Exercise brief. Look through the data below, and copy each line that carries the word "Edition".

Transcribed page contents
··········

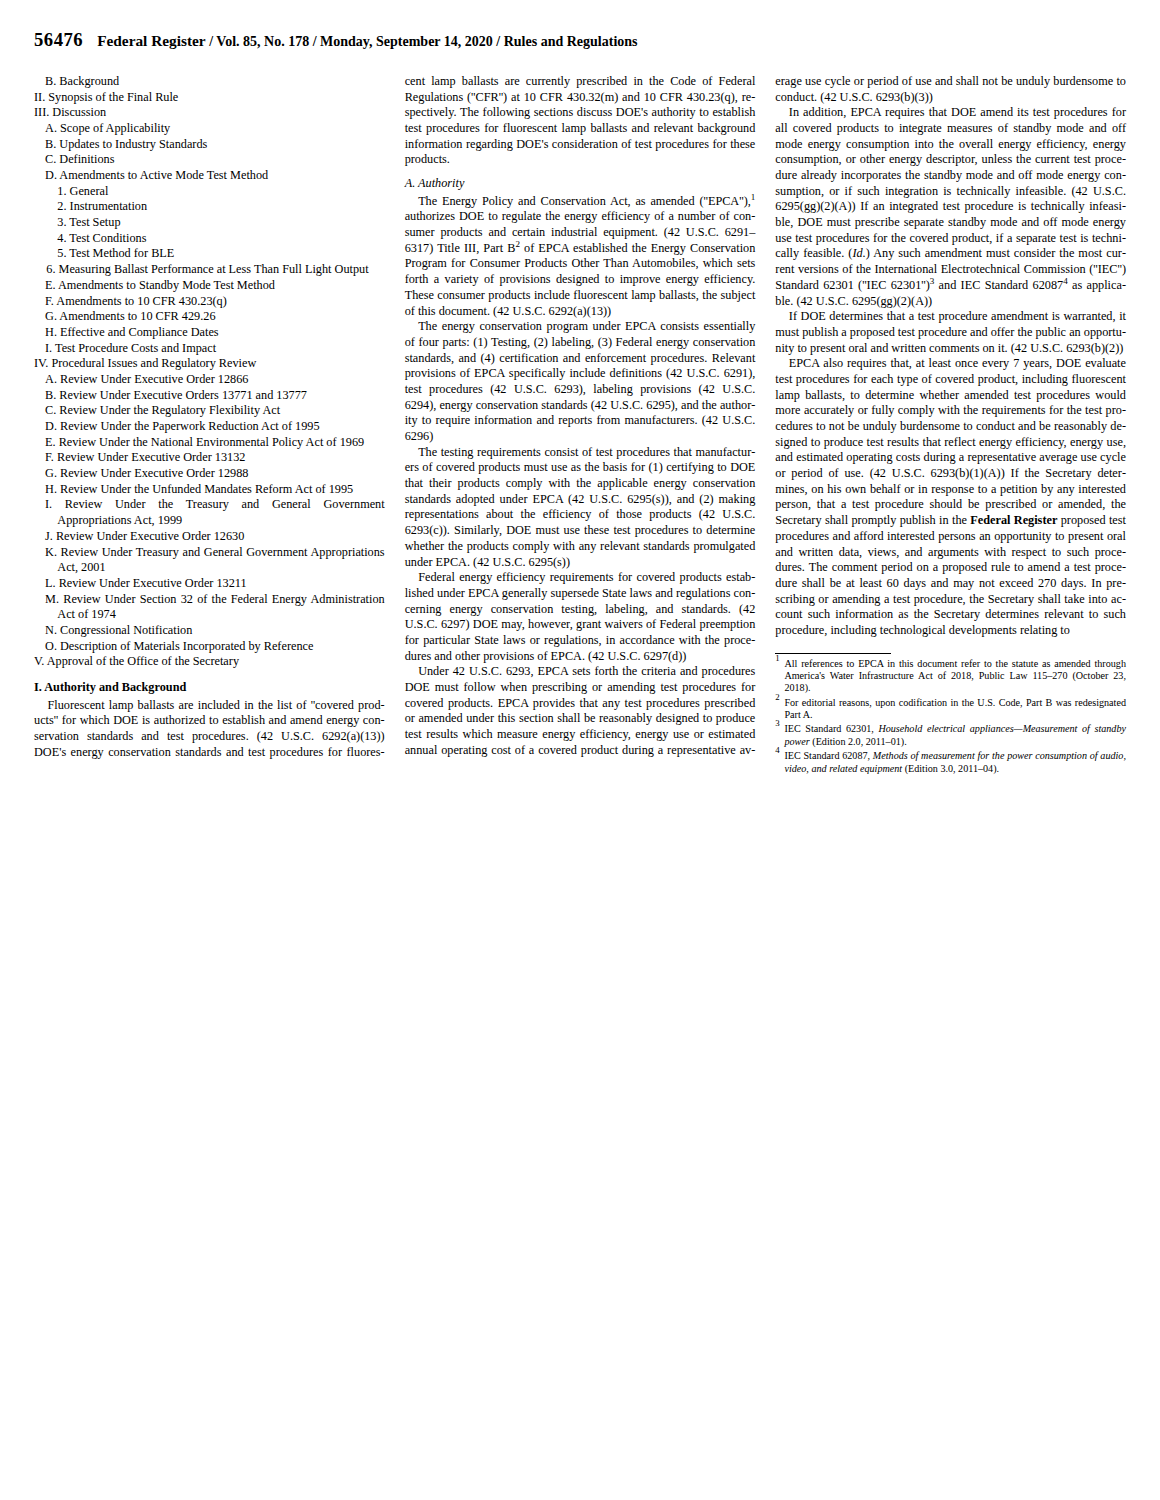56476 Federal Register / Vol. 85, No. 178 / Monday, September 14, 2020 / Rules and Regulations
B. Background
II. Synopsis of the Final Rule
III. Discussion
A. Scope of Applicability
B. Updates to Industry Standards
C. Definitions
D. Amendments to Active Mode Test Method
1. General
2. Instrumentation
3. Test Setup
4. Test Conditions
5. Test Method for BLE
6. Measuring Ballast Performance at Less Than Full Light Output
E. Amendments to Standby Mode Test Method
F. Amendments to 10 CFR 430.23(q)
G. Amendments to 10 CFR 429.26
H. Effective and Compliance Dates
I. Test Procedure Costs and Impact
IV. Procedural Issues and Regulatory Review
A. Review Under Executive Order 12866
B. Review Under Executive Orders 13771 and 13777
C. Review Under the Regulatory Flexibility Act
D. Review Under the Paperwork Reduction Act of 1995
E. Review Under the National Environmental Policy Act of 1969
F. Review Under Executive Order 13132
G. Review Under Executive Order 12988
H. Review Under the Unfunded Mandates Reform Act of 1995
I. Review Under the Treasury and General Government Appropriations Act, 1999
J. Review Under Executive Order 12630
K. Review Under Treasury and General Government Appropriations Act, 2001
L. Review Under Executive Order 13211
M. Review Under Section 32 of the Federal Energy Administration Act of 1974
N. Congressional Notification
O. Description of Materials Incorporated by Reference
V. Approval of the Office of the Secretary
I. Authority and Background
Fluorescent lamp ballasts are included in the list of ''covered products'' for which DOE is authorized to establish and amend energy conservation standards and test procedures. (42 U.S.C. 6292(a)(13)) DOE's energy conservation standards and test procedures for fluorescent lamp ballasts are currently prescribed in the Code of Federal Regulations (''CFR'') at 10 CFR 430.32(m) and 10 CFR 430.23(q), respectively. The following sections discuss DOE's authority to establish test procedures for fluorescent lamp ballasts and relevant background information regarding DOE's consideration of test procedures for these products.
A. Authority
The Energy Policy and Conservation Act, as amended (''EPCA''),1 authorizes DOE to regulate the energy efficiency of a number of consumer products and certain industrial equipment. (42 U.S.C. 6291–6317) Title III, Part B2 of EPCA established the Energy Conservation Program for Consumer Products Other Than Automobiles, which sets forth a variety of provisions designed to improve energy efficiency. These consumer products include fluorescent lamp ballasts, the subject of this document. (42 U.S.C. 6292(a)(13))
The energy conservation program under EPCA consists essentially of four parts: (1) Testing, (2) labeling, (3) Federal energy conservation standards, and (4) certification and enforcement procedures. Relevant provisions of EPCA specifically include definitions (42 U.S.C. 6291), test procedures (42 U.S.C. 6293), labeling provisions (42 U.S.C. 6294), energy conservation standards (42 U.S.C. 6295), and the authority to require information and reports from manufacturers. (42 U.S.C. 6296)
The testing requirements consist of test procedures that manufacturers of covered products must use as the basis for (1) certifying to DOE that their products comply with the applicable energy conservation standards adopted under EPCA (42 U.S.C. 6295(s)), and (2) making representations about the efficiency of those products (42 U.S.C. 6293(c)). Similarly, DOE must use these test procedures to determine whether the products comply with any relevant standards promulgated under EPCA. (42 U.S.C. 6295(s))
Federal energy efficiency requirements for covered products established under EPCA generally supersede State laws and regulations concerning energy conservation testing, labeling, and standards. (42 U.S.C. 6297) DOE may, however, grant waivers of Federal preemption for particular State laws or regulations, in accordance with the procedures and other provisions of EPCA. (42 U.S.C. 6297(d))
Under 42 U.S.C. 6293, EPCA sets forth the criteria and procedures DOE must follow when prescribing or amending test procedures for covered products. EPCA provides that any test procedures prescribed or amended under this section shall be reasonably designed to produce test results which measure energy efficiency, energy use or estimated annual operating cost of a covered product during a representative average use cycle or period of use and shall not be unduly burdensome to conduct. (42 U.S.C. 6293(b)(3))
In addition, EPCA requires that DOE amend its test procedures for all covered products to integrate measures of standby mode and off mode energy consumption into the overall energy efficiency, energy consumption, or other energy descriptor, unless the current test procedure already incorporates the standby mode and off mode energy consumption, or if such integration is technically infeasible. (42 U.S.C. 6295(gg)(2)(A)) If an integrated test procedure is technically infeasible, DOE must prescribe separate standby mode and off mode energy use test procedures for the covered product, if a separate test is technically feasible. (Id.) Any such amendment must consider the most current versions of the International Electrotechnical Commission (''IEC'') Standard 62301 (''IEC 62301'')3 and IEC Standard 620874 as applicable. (42 U.S.C. 6295(gg)(2)(A))
If DOE determines that a test procedure amendment is warranted, it must publish a proposed test procedure and offer the public an opportunity to present oral and written comments on it. (42 U.S.C. 6293(b)(2))
EPCA also requires that, at least once every 7 years, DOE evaluate test procedures for each type of covered product, including fluorescent lamp ballasts, to determine whether amended test procedures would more accurately or fully comply with the requirements for the test procedures to not be unduly burdensome to conduct and be reasonably designed to produce test results that reflect energy efficiency, energy use, and estimated operating costs during a representative average use cycle or period of use. (42 U.S.C. 6293(b)(1)(A)) If the Secretary determines, on his own behalf or in response to a petition by any interested person, that a test procedure should be prescribed or amended, the Secretary shall promptly publish in the Federal Register proposed test procedures and afford interested persons an opportunity to present oral and written data, views, and arguments with respect to such procedures. The comment period on a proposed rule to amend a test procedure shall be at least 60 days and may not exceed 270 days. In prescribing or amending a test procedure, the Secretary shall take into account such information as the Secretary determines relevant to such procedure, including technological developments relating to
1 All references to EPCA in this document refer to the statute as amended through America's Water Infrastructure Act of 2018, Public Law 115–270 (October 23, 2018).
2 For editorial reasons, upon codification in the U.S. Code, Part B was redesignated Part A.
3 IEC Standard 62301, Household electrical appliances—Measurement of standby power (Edition 2.0, 2011–01).
4 IEC Standard 62087, Methods of measurement for the power consumption of audio, video, and related equipment (Edition 3.0, 2011–04).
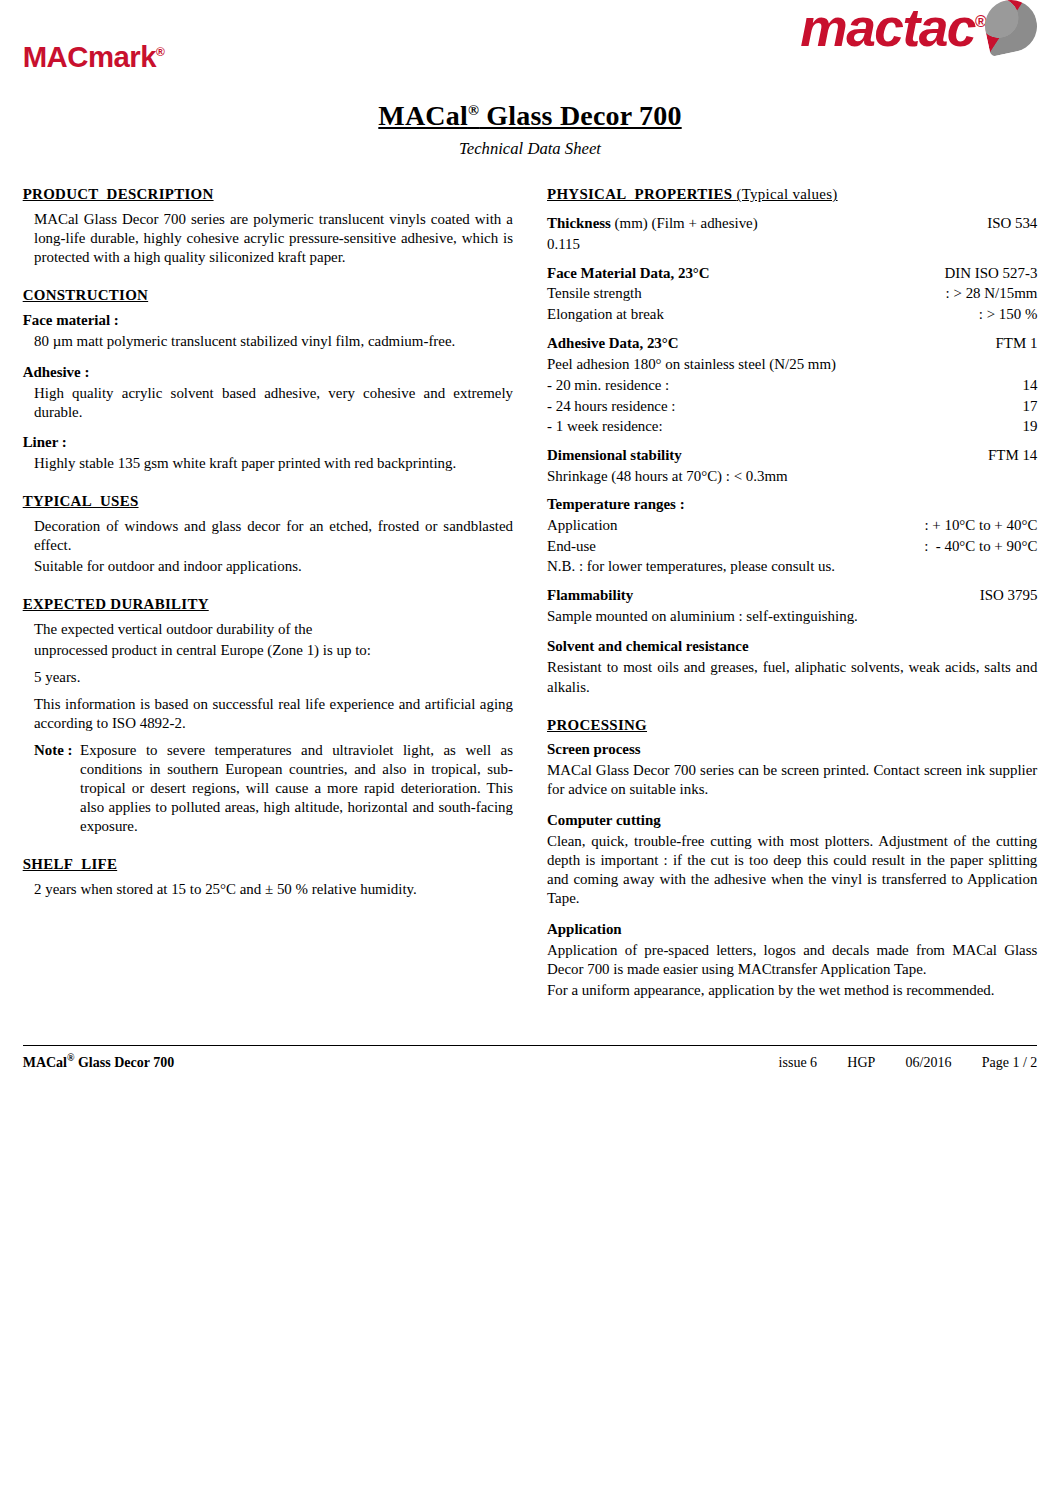MACmark®
mactac®
MACal® Glass Decor 700
Technical Data Sheet
PRODUCT DESCRIPTION
MACal Glass Decor 700 series are polymeric translucent vinyls coated with a long-life durable, highly cohesive acrylic pressure-sensitive adhesive, which is protected with a high quality siliconized kraft paper.
CONSTRUCTION
Face material :
80 µm matt polymeric translucent stabilized vinyl film, cadmium-free.
Adhesive :
High quality acrylic solvent based adhesive, very cohesive and extremely durable.
Liner :
Highly stable 135 gsm white kraft paper printed with red backprinting.
TYPICAL USES
Decoration of windows and glass decor for an etched, frosted or sandblasted effect.
Suitable for outdoor and indoor applications.
EXPECTED DURABILITY
The expected vertical outdoor durability of the
unprocessed product in central Europe (Zone 1) is up to:
5 years.
This information is based on successful real life experience and artificial aging according to ISO 4892-2.
Note :
Exposure to severe temperatures and ultraviolet light, as well as conditions in southern European countries, and also in tropical, sub-tropical or desert regions, will cause a more rapid deterioration. This also applies to polluted areas, high altitude, horizontal and south-facing exposure.
SHELF LIFE
2 years when stored at 15 to 25°C and ± 50 % relative humidity.
PHYSICAL PROPERTIES (Typical values)
Thickness (mm) (Film + adhesive) ISO 534
0.115
Face Material Data, 23°C DIN ISO 527-3
Tensile strength: > 28 N/15mm
Elongation at break: > 150 %
Adhesive Data, 23°C FTM 1
Peel adhesion 180° on stainless steel (N/25 mm)
- 20 min. residence : 14
- 24 hours residence : 17
- 1 week residence: 19
Dimensional stability FTM 14
Shrinkage (48 hours at 70°C) : < 0.3mm
Temperature ranges :
Application: + 10°C to + 40°C
End-use: - 40°C to + 90°C
N.B. : for lower temperatures, please consult us.
Flammability ISO 3795
Sample mounted on aluminium : self-extinguishing.
Solvent and chemical resistance
Resistant to most oils and greases, fuel, aliphatic solvents, weak acids, salts and alkalis.
PROCESSING
Screen process
MACal Glass Decor 700 series can be screen printed. Contact screen ink supplier for advice on suitable inks.
Computer cutting
Clean, quick, trouble-free cutting with most plotters. Adjustment of the cutting depth is important : if the cut is too deep this could result in the paper splitting and coming away with the adhesive when the vinyl is transferred to Application Tape.
Application
Application of pre-spaced letters, logos and decals made from MACal Glass Decor 700 is made easier using MACtransfer Application Tape.
For a uniform appearance, application by the wet method is recommended.
MACal® Glass Decor 700 issue 6 HGP 06/2016 Page 1 / 2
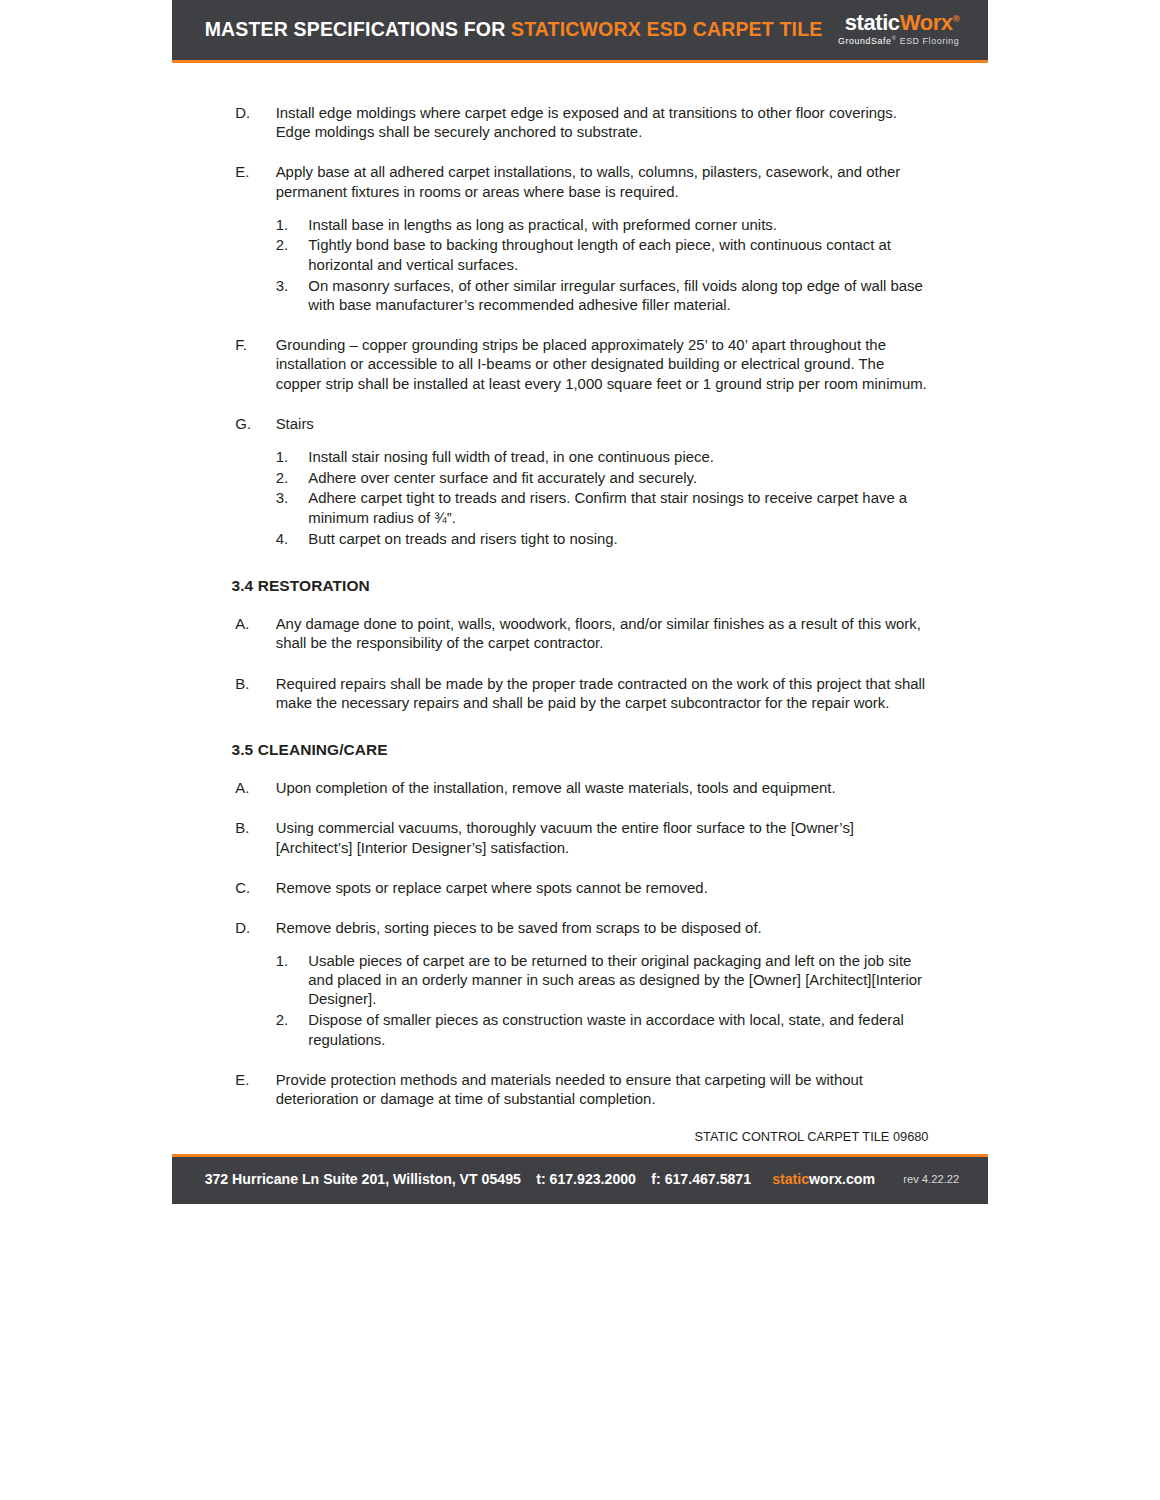MASTER SPECIFICATIONS FOR STATICWORX ESD CARPET TILE
static Worx®
GroundSafe® ESD Flooring
D. Install edge moldings where carpet edge is exposed and at transitions to other floor coverings. Edge moldings shall be securely anchored to substrate.
E. Apply base at all adhered carpet installations, to walls, columns, pilasters, casework, and other permanent fixtures in rooms or areas where base is required.
1. Install base in lengths as long as practical, with preformed corner units.
2. Tightly bond base to backing throughout length of each piece, with continuous contact at horizontal and vertical surfaces.
3. On masonry surfaces, of other similar irregular surfaces, fill voids along top edge of wall base with base manufacturer’s recommended adhesive filler material.
F. Grounding – copper grounding strips be placed approximately 25’ to 40’ apart throughout the installation or accessible to all I-beams or other designated building or electrical ground. The copper strip shall be installed at least every 1,000 square feet or 1 ground strip per room minimum.
G. Stairs
1. Install stair nosing full width of tread, in one continuous piece.
2. Adhere over center surface and fit accurately and securely.
3. Adhere carpet tight to treads and risers. Confirm that stair nosings to receive carpet have a minimum radius of ¾”.
4. Butt carpet on treads and risers tight to nosing.
3.4 RESTORATION
A. Any damage done to point, walls, woodwork, floors, and/or similar finishes as a result of this work, shall be the responsibility of the carpet contractor.
B. Required repairs shall be made by the proper trade contracted on the work of this project that shall make the necessary repairs and shall be paid by the carpet subcontractor for the repair work.
3.5 CLEANING/CARE
A. Upon completion of the installation, remove all waste materials, tools and equipment.
B. Using commercial vacuums, thoroughly vacuum the entire floor surface to the [Owner’s][Architect’s] [Interior Designer’s] satisfaction.
C. Remove spots or replace carpet where spots cannot be removed.
D. Remove debris, sorting pieces to be saved from scraps to be disposed of.
1. Usable pieces of carpet are to be returned to their original packaging and left on the job site and placed in an orderly manner in such areas as designed by the [Owner] [Architect][Interior Designer].
2. Dispose of smaller pieces as construction waste in accordace with local, state, and federal regulations.
E. Provide protection methods and materials needed to ensure that carpeting will be without deterioration or damage at time of substantial completion.
STATIC CONTROL CARPET TILE 09680
372 Hurricane Ln Suite 201, Williston, VT 05495 t: 617.923.2000 f: 617.467.5871 static worx.com rev 4.22.22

··········

Written solution.
3 IEC Standard 62301, Household electrical appliances—Measurement of standby power (Edition 2.0, 2011–01).
4 IEC Standard 62087, Methods of measurement for the power consumption of audio, video, and related equipment (Edition 3.0, 2011–04).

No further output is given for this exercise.